-- What needs to be done --
Your answer should be only the lines below from the one with "ring tip: (212, 527)" to the one with "middle pip: (941, 727)", repeated exactly, ends included.

-- Source records --

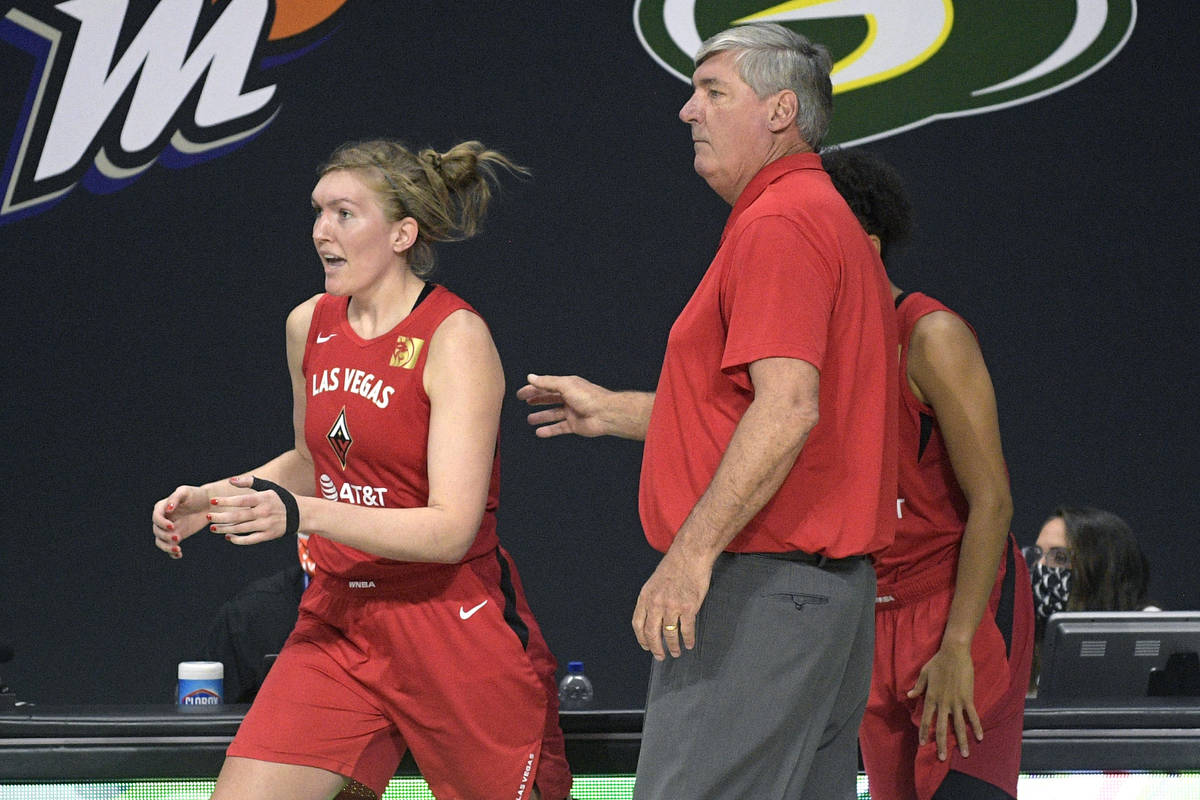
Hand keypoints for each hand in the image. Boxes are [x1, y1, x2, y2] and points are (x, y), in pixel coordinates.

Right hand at [152, 484, 214, 558]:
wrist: (209, 504)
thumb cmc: (196, 495)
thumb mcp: (186, 492)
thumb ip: (175, 498)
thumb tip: (167, 510)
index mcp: (162, 508)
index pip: (156, 518)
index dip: (162, 523)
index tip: (172, 526)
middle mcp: (163, 520)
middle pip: (157, 531)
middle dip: (165, 536)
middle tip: (178, 537)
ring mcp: (169, 529)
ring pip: (161, 541)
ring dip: (166, 547)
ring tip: (178, 550)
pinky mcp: (177, 536)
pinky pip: (170, 547)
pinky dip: (172, 553)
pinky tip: (179, 555)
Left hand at [206, 475, 293, 546]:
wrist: (301, 514)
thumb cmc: (281, 498)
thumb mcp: (269, 487)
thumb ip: (250, 482)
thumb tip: (231, 480)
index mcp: (263, 499)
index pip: (242, 500)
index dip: (227, 501)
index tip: (213, 501)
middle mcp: (264, 512)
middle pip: (238, 516)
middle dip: (221, 517)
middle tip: (207, 516)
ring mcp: (266, 525)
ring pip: (241, 529)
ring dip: (225, 529)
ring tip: (212, 527)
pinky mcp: (268, 535)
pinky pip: (250, 539)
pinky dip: (238, 540)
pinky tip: (228, 536)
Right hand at [517, 373, 611, 437]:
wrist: (605, 414)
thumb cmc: (590, 397)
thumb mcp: (565, 385)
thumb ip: (547, 382)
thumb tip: (531, 377)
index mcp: (568, 386)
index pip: (546, 386)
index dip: (533, 389)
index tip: (521, 393)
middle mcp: (570, 398)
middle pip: (549, 399)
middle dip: (537, 400)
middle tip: (525, 402)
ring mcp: (572, 412)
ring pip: (553, 414)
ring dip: (541, 417)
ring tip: (530, 419)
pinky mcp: (575, 425)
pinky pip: (559, 428)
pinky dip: (549, 430)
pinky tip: (540, 432)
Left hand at [632, 546, 710, 659]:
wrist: (690, 555)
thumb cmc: (674, 567)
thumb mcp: (654, 582)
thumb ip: (651, 600)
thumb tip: (652, 618)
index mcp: (645, 597)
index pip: (638, 624)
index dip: (641, 638)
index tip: (646, 646)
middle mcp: (656, 603)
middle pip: (651, 633)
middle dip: (655, 648)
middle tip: (660, 656)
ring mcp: (672, 606)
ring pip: (669, 634)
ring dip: (673, 647)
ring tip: (676, 652)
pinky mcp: (688, 608)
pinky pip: (686, 630)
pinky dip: (688, 640)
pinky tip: (689, 644)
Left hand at [907, 641, 981, 759]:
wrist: (954, 653)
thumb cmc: (937, 662)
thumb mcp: (923, 674)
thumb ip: (918, 687)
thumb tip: (908, 696)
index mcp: (931, 698)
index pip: (926, 720)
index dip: (924, 733)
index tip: (923, 745)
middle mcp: (943, 703)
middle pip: (941, 727)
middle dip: (941, 744)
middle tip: (942, 758)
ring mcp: (956, 702)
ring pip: (958, 726)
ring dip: (961, 741)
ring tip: (964, 754)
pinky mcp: (967, 698)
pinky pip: (972, 716)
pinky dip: (976, 727)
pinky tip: (979, 738)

-- Exercise answer --
ring tip: (212, 527)
pinky mcp: (268, 535)
pinky pip: (250, 539)
pinky dip: (238, 540)
pinky tip: (228, 536)
Right hand at [517, 373, 611, 437]:
wrist: (605, 414)
thumb cmc: (590, 397)
thumb mcp: (565, 385)
thumb ip: (547, 382)
thumb tip: (531, 377)
index mcp: (568, 386)
index pip: (546, 386)
index dip: (533, 389)
index tip: (521, 393)
middle mcp: (570, 398)
middle pip: (549, 399)
middle dip: (537, 400)
middle tip: (525, 402)
ring mcp: (572, 412)
ring pip: (553, 414)
ring dip: (541, 417)
ring tip: (530, 419)
pinky mcp: (575, 425)
pinky pip: (559, 428)
pinky dip: (549, 430)
pinky tip: (540, 432)
Left hand at [632, 546, 710, 659]:
wrist: (690, 555)
thumb cmc: (674, 567)
thumb mcp: (654, 582)
thumb ip: (651, 600)
thumb tip: (652, 618)
index mcp: (645, 597)
index pip: (638, 624)
index dip: (641, 638)
index tip: (646, 646)
middle mcp: (656, 603)
middle pip: (651, 633)
middle dip: (655, 648)
middle tip: (660, 656)
ring mcp: (672, 606)
ring pip: (669, 634)
ring dip: (673, 647)
ring tip: (676, 652)
pinky mcp: (688, 608)
pinky pip: (686, 630)
pinky dip: (688, 640)
pinky tip: (689, 644)
Left hand at [907, 641, 981, 759]:
wrist: (954, 653)
thumb cmc: (937, 662)
thumb mcp: (923, 674)
thumb ip: (918, 687)
thumb tip: (908, 696)
index mcp: (931, 698)
index pip: (926, 720)
index dip: (924, 733)
index tip: (923, 745)
middle mcp: (943, 703)
middle pip: (941, 727)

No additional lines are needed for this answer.